Now, according to the pam_umask man page, the default umask is determined at login by checking each of the following places, in order:

  1. A hard system-wide default set in /etc/pam.d/common-session. To set it this way, replace the line from that file mentioned above with this:

    session optional pam_umask.so umask=002
    
  2. An entry in an individual user's GECOS field in /etc/passwd overrides a soft system-wide default for that specific user. Create that entry using a command of the form:

    chfn --other='umask=002' username
    
  3. An line of the form UMASK=002 in /etc/default/login (you may need to create that file) sets a soft system-wide default.

  4. The UMASK value from /etc/login.defs. That value is also used for something else (computing the permissions on the home directory of a new user that is being created; see the comments in /etc/login.defs for more details). So it is best to avoid relying on this for setting the default umask for regular logins, to keep things separate.

So in your case, you should configure this either in /etc/default/login if you want it to be possible to override the setting for individual users, or set it in /etc/pam.d/common-session as described above if you want it to be the same for all users.

Note that even with the hard default setting, users can still override the default umask manually by using the umask command at the shell prompt or in their .profile script.

Also note that the traditional Unix way to set this default is by adding a umask command to /etc/profile, and that would also still work. But it's not the recommended way to configure things like this on Ubuntu, because that is hard to manage reliably using scripts and GUIs.

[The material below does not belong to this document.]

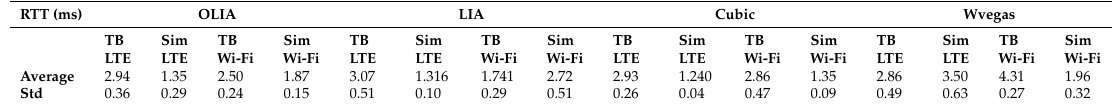
Table 4. Setup 1 uplink RTT for 75 MB flows.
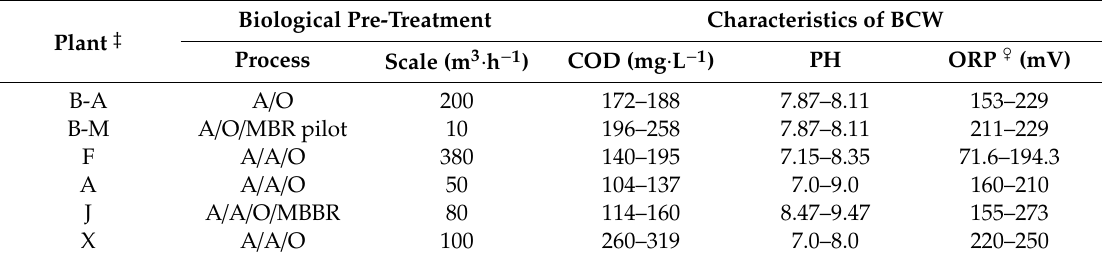
Table 1. Characteristics of bio-treated coking wastewater (BCW) and bio-treatment processes in di ff erent coking plants. Plant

Note, unfortunately this stopped working for any application which has been converted to launch via systemd --user.

Upvotes: 31

speedstream
speedstream

Reputation: 1

In order to match up the group rights, on the server, the set gid bit (one of the "sticky bits") can be considered as an additional option.

If the shared directory is linked to the group, launching (using root) : chmod -R 2775 folder_for_the_group may be interesting.

For any new file created in the folder, the creator will be the owner, but the group will be automatically specified (as long as the creator is part of the group).